WaterSafe Well Water Test Kit

WaterSafe Well Water Test Kit

The Spruce / Sage McHugh 

What We Like
  • Specifically for well water 

  • Clear instructions 

  • More comprehensive than basic kits 

  • Tests for lead, pesticides, and bacteria 

What We Don't Like
  • Can only be used once 

  • Prone to human error 

  • Questionable pH reading

The WaterSafe Well Water Test Kit gave us greater peace of mind about our water quality, but it wasn’t as conclusive as we hoped it would be.

3.6

WaterSafe Well Water Test Kit

WaterSafe Well Water Test Kit

The Spruce / Sage McHugh 

We purchased WaterSafe's Well Water Test Kit so our writer could put it to the test. Keep reading for our full product review.

The WaterSafe Well Water Test Kit is specifically designed for well water. Unlike some of the more basic water testing kits on the market, it also tests for bacteria and pesticides. We normally have our well water collected by a technician and sent to a laboratory, which can be quite expensive. We were eager to see if the WaterSafe Well Water Test Kit would provide comparable results for our well water right from home. We assessed its ease of use, the test design, and its accuracy, read on to see if we think this water testing kit is worth buying. 

Ease of Use: A complex kit with clear instructions 

The WaterSafe Well Water Test Kit requires you to perform multiple tests, so it is much more time-consuming than those that rely on the one-strip method. This test delivers quick results on common contaminants found in well water like iron, copper, lead, pesticides, nitrates, nitrites, chlorine, pH, and hardness. The bacteria test takes 48 hours to produce results. Despite all the steps involved, the instructions are well-written, straightforward, and easy to follow. Each test has its own section with clearly numbered steps. Included are helpful diagrams to help you easily interpret your results. 

WaterSafe Well Water Test Kit
 The Spruce / Sage McHugh

Our best advice is to do this test when you don’t have any distractions and give yourself a full 30 minutes to complete the testing. This is a one-time use kit, so there’s no room for mistakes. If you lose one of the test strips or spill the bacterial growth powder, it nullifies the test. The best place to set up the test is on a wide, clean counter or table. This kit contains small pieces that should be kept clean and separate. We have a speckled marble countertop, which is distracting as a background, especially when trying to read the fine print on some of the test strips. To help us interpret the results better, we got a white poster board to cover the countertop, which allowed us to see everything more clearly.  

WaterSafe Well Water Test Kit
 The Spruce / Sage McHugh

Design: Involves multiple tests and testing methods

Though it’s fairly simple to use, this testing kit is a lot more complex than a one-strip test. It took us about 45 minutes to perform all of the tests. However, we did stop periodically to take notes and photographs to write this review. It would probably take the average user about a half hour to do the testing. Be sure to follow the instructions to the letter, or you may end up with improper results. 

There are six tests in all. Some tests screen for multiple contaminates. There are separate strips for copper and iron, one for nitrate and nitrite, and one strip that tests for ph, hardness, and chlorine simultaneously. You immerse each strip into a water sample, but beware that the instructions vary. For example, the reagent pad for copper should be immersed in water for 30 seconds and waved back and forth gently. The nitrate/nitrite pad is only immersed for two seconds and held still before it’s removed. With these four tests, you simply match the color on your strip to the results chart. 

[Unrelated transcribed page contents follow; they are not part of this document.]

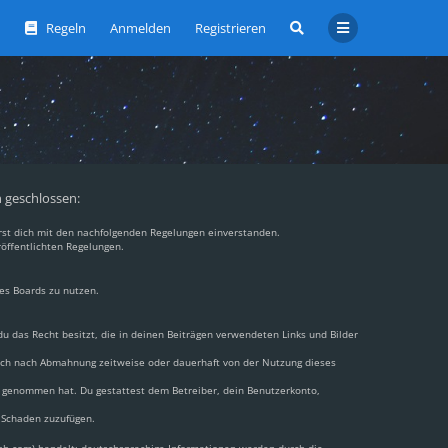
Regeln
Anmelden
Registrieren
n geschlossen:
ärst dich mit den nachfolgenden Regelungen einverstanden.
röffentlichten Regelungen.
des Boards zu nutzen.
 du das Recht besitzt, die in deinen Beiträgen verwendeten Links und Bilder
dich nach Abmahnung zeitweise oder dauerhaft von der Nutzung dieses
nis genommen hat. Du gestattest dem Betreiber, dein Benutzerkonto,
n Schaden zuzufügen.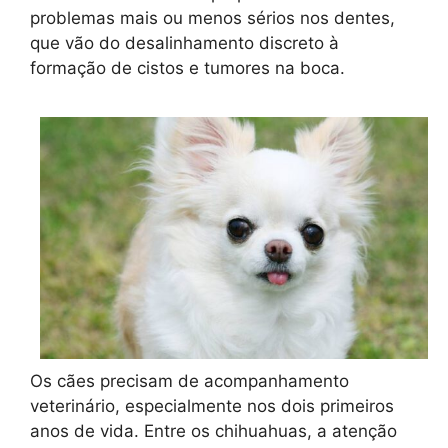
problemas mais ou menos sérios nos dentes,
que vão do desalinhamento discreto à
formação de cistos e tumores na boca.
Os cães precisam de acompanhamento
veterinário, especialmente nos dois primeiros
anos de vida. Entre os chihuahuas, a atenção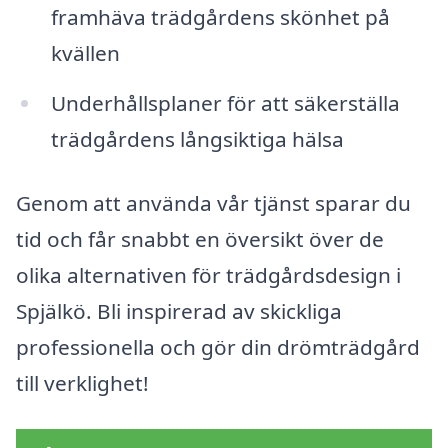
framhäva trädgårdens skönhet på
kvällen
Underhållsplaner för att säkerställa
trädgårdens långsiktiga hälsa
Genom att använda vår tjänst sparar du
tid och får snabbt en översikt över de
olika alternativen för trädgårdsdesign i
Spjälkö. Bli inspirerad av skickliga
professionella och gör din drömträdgård
till verklighet!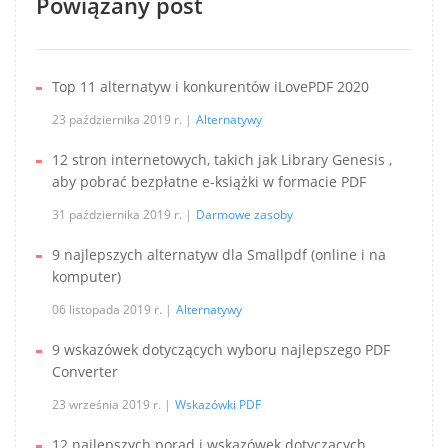
Powiązany post
Top 11 alternatyw i konkurentów iLovePDF 2020
23 października 2019 r.
Alternatywy
12 stron internetowych, takich jak Library Genesis ,
aby pobrać bezpłatne e-książki w formacie PDF
31 października 2019 r.
Darmowe zasoby
9 najlepszych alternatyw dla Smallpdf (online i na
komputer)
06 listopada 2019 r.
Alternatywy
9 wskazówek dotyczących wyboru najlepszego PDF
Converter
23 września 2019 r.
Wskazówki PDF
12 najlepszych porad i wskazówek dotyczących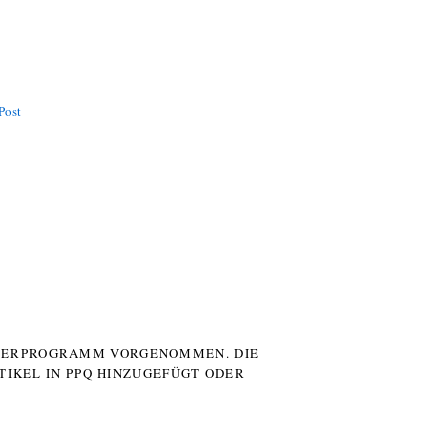
Post
UTERPROGRAMM VORGENOMMEN. DIE
TIKEL IN PPQ HINZUGEFÜGT ODER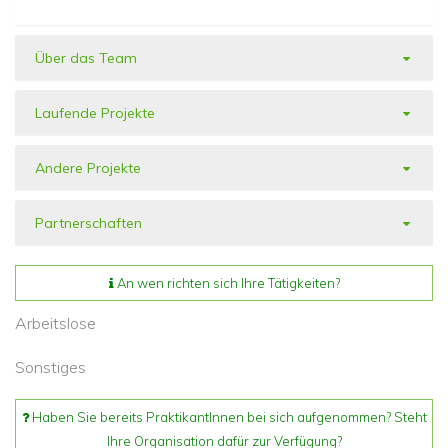
Über das Team
Laufende Projekte
Andere Projekte
Partnerschaften
An wen richten sich Ihre Tätigkeiten?
Arbeitslose
Sonstiges
Haben Sie bereits PraktikantInnen bei sich aufgenommen? Steht
Ihre Organisation dafür zur Verfügung?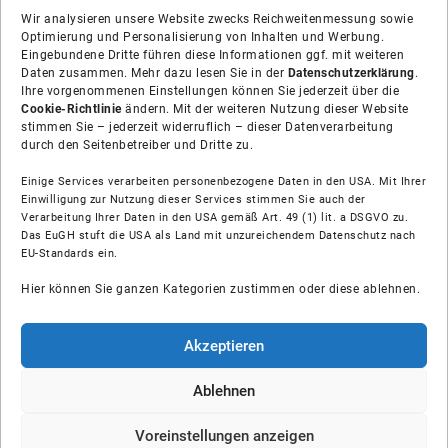
Wir analysieren unsere Website zwecks Reichweitenmessung sowie
Optimierung und Personalisierung von Inhalten und Werbung.
Eingebundene Dritte führen diese Informationen ggf. mit weiteren
Daten zusammen. Mehr dazu lesen Sie in der
Datenschutzerklärung
.
Ihre vorgenommenen Einstellungen können Sie jederzeit über die
Cookie-Richtlinie
ändern. Mit der weiteren Nutzung dieser Website
stimmen Sie – jederzeit widerruflich – dieser Datenverarbeitung
durch den Seitenbetreiber und Dritte zu.
Einige Services verarbeiten personenbezogene Daten in den USA. Mit Ihrer
Einwilligung zur Nutzung dieser Services stimmen Sie auch der
Verarbeitung Ihrer Daten in den USA gemäß Art. 49 (1) lit. a DSGVO zu.
Das EuGH stuft die USA als Land mit unzureichendem Datenschutz nach
Über uns
EU-Standards ein.
Hier können Sie ganzen Kategorien zustimmen oder diese ablehnen.
Soziale Medien
Hilfe
Akzeptieren
Unsere Partner
Ablehnen
Voreinstellungen anzeigen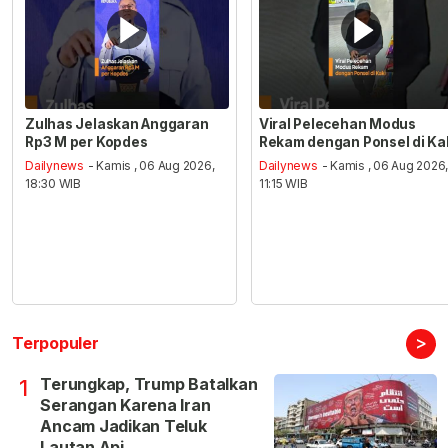
Zulhas Jelaskan Anggaran
Viral Pelecehan Modus
Rp3 M per Kopdes
Rekam dengan Ponsel di Ka
Dailynews
- Kamis , 06 Aug 2026,
Dailynews
- Kamis , 06 Aug 2026
18:30 WIB
11:15 WIB
>
Terpopuler
Terungkap, Trump Batalkan
1
Serangan Karena Iran
Ancam Jadikan Teluk
Lautan Api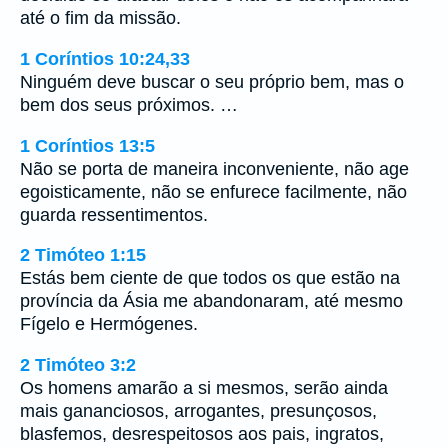
até o fim da missão.
1 Coríntios 10:24,33
Ninguém deve buscar o seu próprio bem, mas o
bem dos seus próximos. …
1 Coríntios 13:5
Não se porta de maneira inconveniente, não age
egoisticamente, não se enfurece facilmente, não
guarda ressentimentos.
2 Timóteo 1:15
Estás bem ciente de que todos os que estão na
província da Ásia me abandonaram, até mesmo
Fígelo e Hermógenes.
2 Timóteo 3:2
Os homens amarão a si mesmos, serão ainda
mais gananciosos, arrogantes, presunçosos,
blasfemos, desrespeitosos aos pais, ingratos,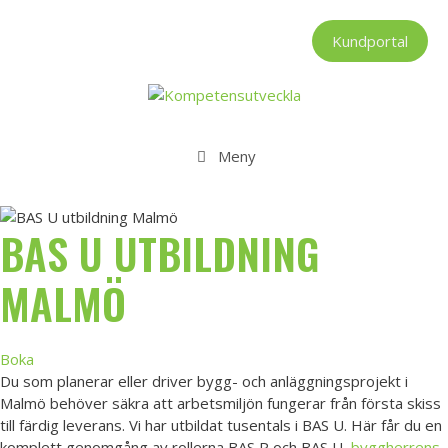
Hoppa
till
Kundportal
innehåll
Meny
BAS U UTBILDNING
MALMÖ
Boka
Du som planerar eller driver bygg- och anläggningsprojekt i
Malmö behöver säkra att arbetsmiljön fungerar från första skiss
till färdig leverans. Vi har utbildat tusentals i BAS U. Här får du en
komplett genomgång av rollerna BAS P och BAS U,
byggherrens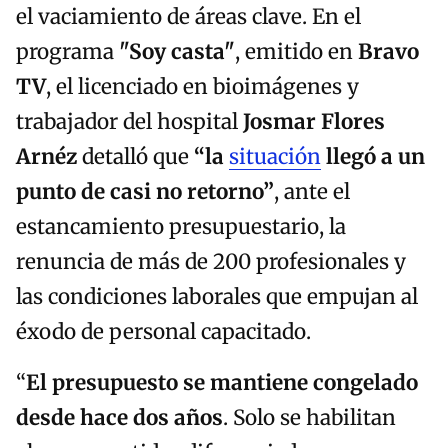
el vaciamiento de áreas clave. En el
programa
"Soy casta"
, emitido en
Bravo
TV
, el licenciado en bioimágenes y
trabajador del hospital
Josmar Flores
Arnéz
detalló que
“la
situación
llegó a un
punto de casi no retorno”
, ante el
estancamiento presupuestario, la
renuncia de más de 200 profesionales y
las condiciones laborales que empujan al
éxodo de personal capacitado.
“
El presupuesto se mantiene
congelado
desde hace dos años
. Solo se habilitan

WaterSafe Well Water Test Kit
 The Spruce / Sage McHugh

All required components come in a separate packet, which includes a vial, a dropper pipette, two test strips, and a desiccant to keep the packaging moisture-free. The lead and pesticide test is more complicated than the others. You use the dropper to collect the exact amount of water needed for the test and place it into the vial. After swirling the vial for a few seconds, place it on a flat surface. Put both test strips in the vile (with the arrows facing down) and wait ten minutes. You can then remove the strips and consult the chart for results. A series of lines should appear, indicating whether the test is negative or positive. 

Unlike the other tests that provide almost immediate results, the bacteria test won’t yield results for 48 hours. The kit includes a vial that contains a bacterial growth powder. You add water to the vial, seal it, and shake well. You have to store it in a warm room (70 F to 90 F) for 48 hours. If the solution remains purple, it means no bacteria are present. However, if it turns yellow, it is highly probable that bacteria were detected. Thankfully our liquid remained purple, but we question those results since we had a couple of issues with the testing process.  

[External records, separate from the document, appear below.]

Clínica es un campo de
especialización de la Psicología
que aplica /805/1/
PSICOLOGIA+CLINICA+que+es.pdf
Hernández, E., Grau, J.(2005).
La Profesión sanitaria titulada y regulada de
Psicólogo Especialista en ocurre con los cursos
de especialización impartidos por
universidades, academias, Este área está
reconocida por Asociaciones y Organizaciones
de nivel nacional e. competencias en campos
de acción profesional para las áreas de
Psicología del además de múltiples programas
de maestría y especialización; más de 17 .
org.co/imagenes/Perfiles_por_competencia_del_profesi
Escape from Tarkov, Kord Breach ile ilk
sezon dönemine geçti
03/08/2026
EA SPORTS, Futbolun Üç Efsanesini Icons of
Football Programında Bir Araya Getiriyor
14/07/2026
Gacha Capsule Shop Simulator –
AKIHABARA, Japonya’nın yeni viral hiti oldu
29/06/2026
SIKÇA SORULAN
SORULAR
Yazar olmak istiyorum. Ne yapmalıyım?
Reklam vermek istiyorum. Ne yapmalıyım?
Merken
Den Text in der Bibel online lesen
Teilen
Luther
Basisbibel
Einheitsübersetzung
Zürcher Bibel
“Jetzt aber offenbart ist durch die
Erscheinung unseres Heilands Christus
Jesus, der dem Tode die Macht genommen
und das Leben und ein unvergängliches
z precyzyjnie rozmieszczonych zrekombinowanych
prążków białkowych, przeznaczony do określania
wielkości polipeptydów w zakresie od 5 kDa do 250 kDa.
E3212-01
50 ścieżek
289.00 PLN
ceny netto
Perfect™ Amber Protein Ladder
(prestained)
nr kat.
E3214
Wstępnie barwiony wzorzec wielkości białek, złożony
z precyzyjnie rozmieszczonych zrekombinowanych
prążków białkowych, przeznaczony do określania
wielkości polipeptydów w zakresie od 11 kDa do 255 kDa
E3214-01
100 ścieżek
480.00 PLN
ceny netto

Convenience: Bacteria test could be improved 

The test is convenient since you can do if from home and get those results speedily, but that may not be relevant if the test is inaccurate.

We thought it was difficult to do the bacteria test for two reasons. First, the provided vial is difficult to use. The vial is clear and so are the lines for measurement. It’s the measuring lines that are the problem. You can see the lines just fine when you hold the vial up to the light. However, the vial contains a bacterial growth powder. Once the powder mixes with water, it becomes cloudy and the 5-milliliter line is no longer visible, making it impossible to tell if we had collected the correct amount of water. It would have been a lot easier if the manufacturer put a red line at the fill point to avoid confusion. 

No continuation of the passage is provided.